Thursday, March 10, 2011

A year ago, almost to the day, I held forth on clothing, specifically the selection, acquisition, and maintenance thereof. Here we are again tonight, by what surely must be the design of fate, with the very same topic at hand. The difference is maintenance takes a back seat because I can deftly wield an iron now, and what once confounded me, indeed demanded far more patience than I cared to invest, has become palatable and often necessary.

I’ve been on the hunt for more business attire recently, particularly in the shape of sports jackets. There’s something timeless about them, and a good, reliable jacket can accompany you in a variety of situations, ably pulling double duty in both casual and semi-casual settings. Put some mileage into one, and the coat shoulders its own set of memories. The goal for this weekend is to locate another blazer, possibly two.

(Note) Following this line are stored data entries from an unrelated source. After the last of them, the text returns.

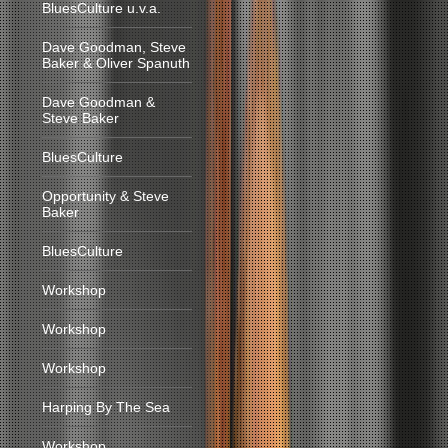
BluesCulture u.v.a.
Dave Goodman, Steve
Baker & Oliver Spanuth
Dave Goodman &
Steve Baker
BluesCulture
Opportunity & Steve
Baker
BluesCulture
Workshop
Workshop
Workshop
Harping By The Sea
Workshop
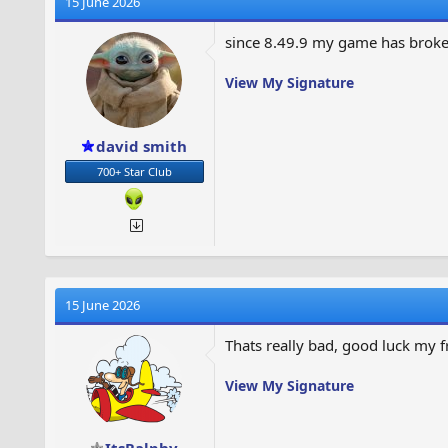
15 June 2026
e
r
a
t
since 8.49.9 my game has broke 
d
d
s
a
View My Signature
t
t
a
e
r
t
david smith
e
700+ Star Club
r
15 June 2026
Thats really bad, good luck my 
View My Signature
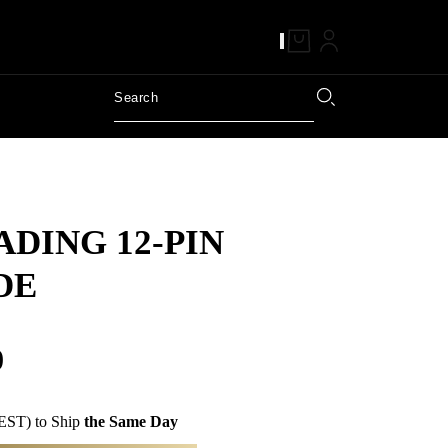
DING 12-PIN
DE
0
EST) to Ship
the Same Day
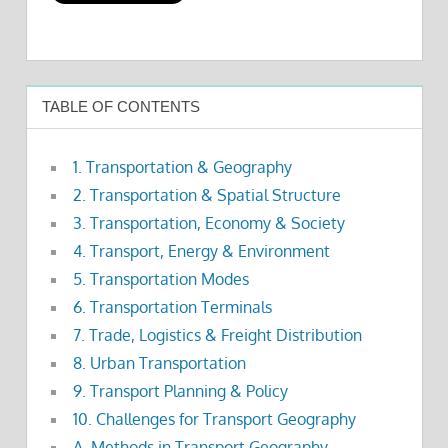
TABLE OF CONTENTS
1. Transportation & Geography
2. Transportation & Spatial Structure
3. Transportation, Economy & Society
4. Transport, Energy & Environment
5. Transportation Modes
6. Transportation Terminals
7. Trade, Logistics & Freight Distribution
8. Urban Transportation
9. Transport Planning & Policy
10. Challenges for Transport Geography
A. Methods in Transport Geography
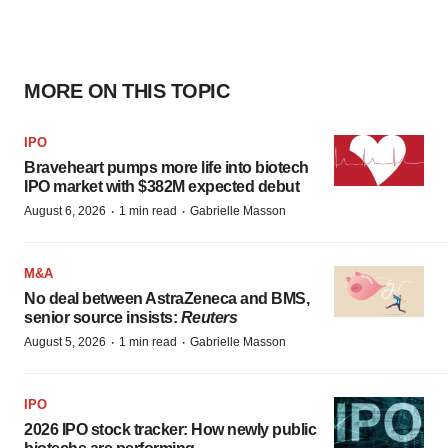
MORE ON THIS TOPIC
IPO
Braveheart pumps more life into biotech
IPO market with $382M expected debut
·
·
August 6, 2026
1 min read
Gabrielle Masson
M&A
No deal between AstraZeneca and BMS,
senior source insists:
Reuters
·
·
August 5, 2026
1 min read
Gabrielle Masson
IPO
2026 IPO stock tracker: How newly public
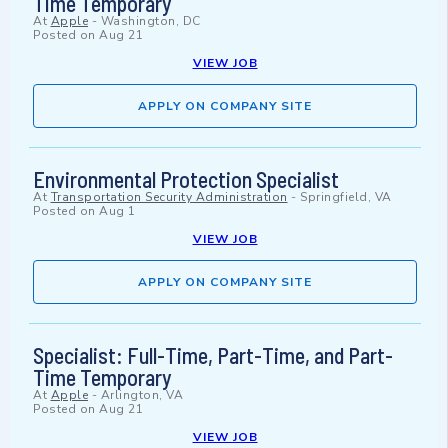
Time Temporary
At
Apple
-
Washington, DC
Posted on
Aug 21
VIEW JOB
APPLY ON COMPANY SITE
Environmental Protection Specialist
At
Transportation Security Administration
-
Springfield, VA
Posted on
Aug 1
VIEW JOB
APPLY ON COMPANY SITE
Specialist: Full-Time, Part-Time, and Part-
Time Temporary
At
Apple
-
Arlington, VA
Posted on
Aug 21
VIEW JOB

Normally I dislike junk mail and actively seek to remove my information from various marketing lists, but a catalog from Filson was just too compelling. I don’t think it was any one thing, and honestly I’ve minimal use for outdoors clothes. The prices were well out of my range. But between the photographs of prospectors and hunters from the early 1900s, the fact that so many items were made in the U.S., and the testimonials about the durability of such and such items, I was hooked. There were textiles mentioned that sounded alien, yet earthy: tin cloth, vegetable-tanned leather, shelter cloth, Mackinaw wool. I felt a kinship, strangely enough, ties to a bygone era when catalogs by mail were themselves small luxuries.